Non-residential pulled down South African building plan in the first two months of 2026. This followed a poor start in January. The real value of building plans completed plummeted by 33.1% year-on-year in January. Surprisingly, there was a recovery in February. The real value of building plans completed rose by 19.0% year-on-year in February.
Visit turconews.click for more information.
These contrary changes were probably caused by weather. There was widespread flooding in Limpopo and Mpumalanga in January. This was followed by a more normal rainfall pattern in February.
The South African Weather Service said Wepener in the Free State had the most rain in the country in February at 216 mm. This compared with Graskop in Mpumalanga which received 646 mm of rain in January after 600 mm in December. Tshanowa in Limpopo reported the most rain in January with a torrential 1 011 mm.
Building plans passed
Unfortunately, the Statistics South Africa data showed the opposite trend for building plans passed. The 2.2% year-on-year decline in January was followed by a 13.3% year-on-year decrease in February. Building plans passed are not weather dependent. Consequently, they provide a better measure of construction activity.
Non-residential plans declined by 22.0% year-on-year in the first two months of 2026. On the other hand, residential plans rose by 1.7%. Contrarily, additions and alterations fell by 12.8%.
Prospects
Economists were expecting a reduction in borrowing costs this year. Unfortunately, the start of the Iran war on 28 February upended this prospect. Instead, rising fuel costs could lead to higher borrowing costs. This may impact South African building plans in the coming months.
Despite the impact of uncertainty, the South African Chamber of Commerce and Industry (SACCI) in its commentary on the March Business Confidence Index (BCI) said the future is future is bright, strong and filled with opportunity.
SACCI noted that although the BCI eased to 131.3 in March from 134.6 in February, the first quarter 2026 average was 7.6% higher than a year ago. It was also the highest in more than a decade.
SACCI noted the dark clouds caused by the Middle East conflict. It noted that the global economy was impaired by the effect of the war in the Middle East and subsequent economic effects.

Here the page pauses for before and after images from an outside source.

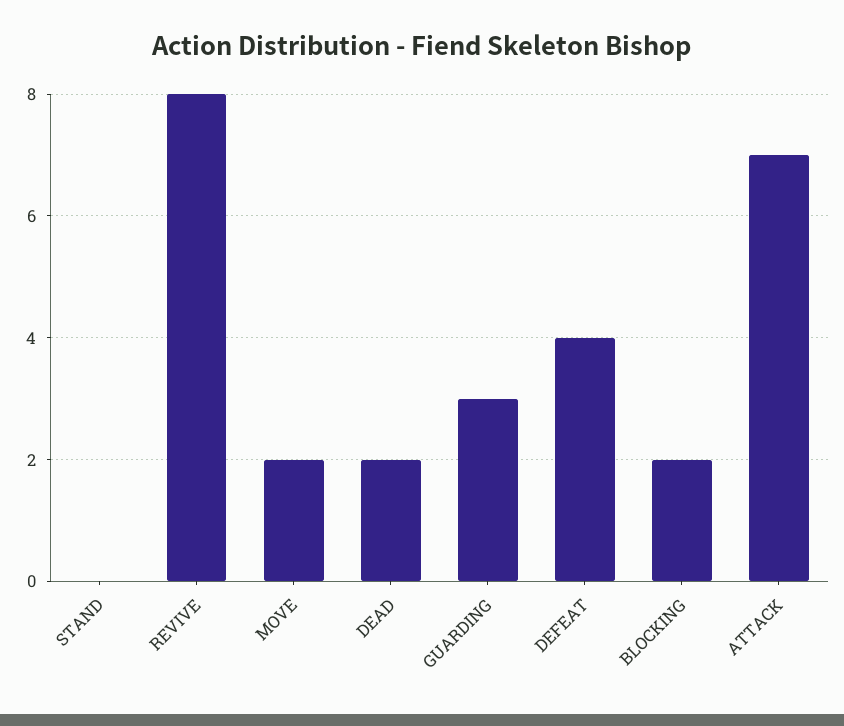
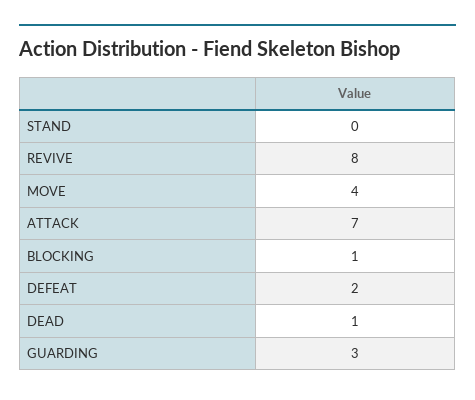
  {
    "STAND": 0,
    "REVIVE": 8,
-   "MOVE": 2,
+   "MOVE": 4,
-   "DEAD": 2,
+   "DEAD": 1,
    "GUARDING": 3,
-   "DEFEAT": 4,
+   "DEFEAT": 2,
-   "BLOCKING": 2,
+   "BLOCKING": 1,
    "ATTACK": 7
  }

Furthermore, it said the effect on the South African economy has been less harsh given the price of precious metals and the relatively stronger rand exchange rate.
Non-residential buildings are not that sensitive to rising borrowing costs. On the other hand, residential buildings are sensitive. Additions and alterations tend to be more income sensitive.
Project listing
The Nedbank Project Listing was released in early February. That showed a 16.4% increase in fixed investment plans in 2025. The value of new projects announced rose to R705.6 billion from R606.3 billion in 2024.
The electricity, gas, and water sector dominated investment plans, with projects totaling R415.6 billion. The strength reflects ongoing efforts to address South Africa’s energy crisis. Additionally, it highlights plans to incorporate renewable energy in the generation mix.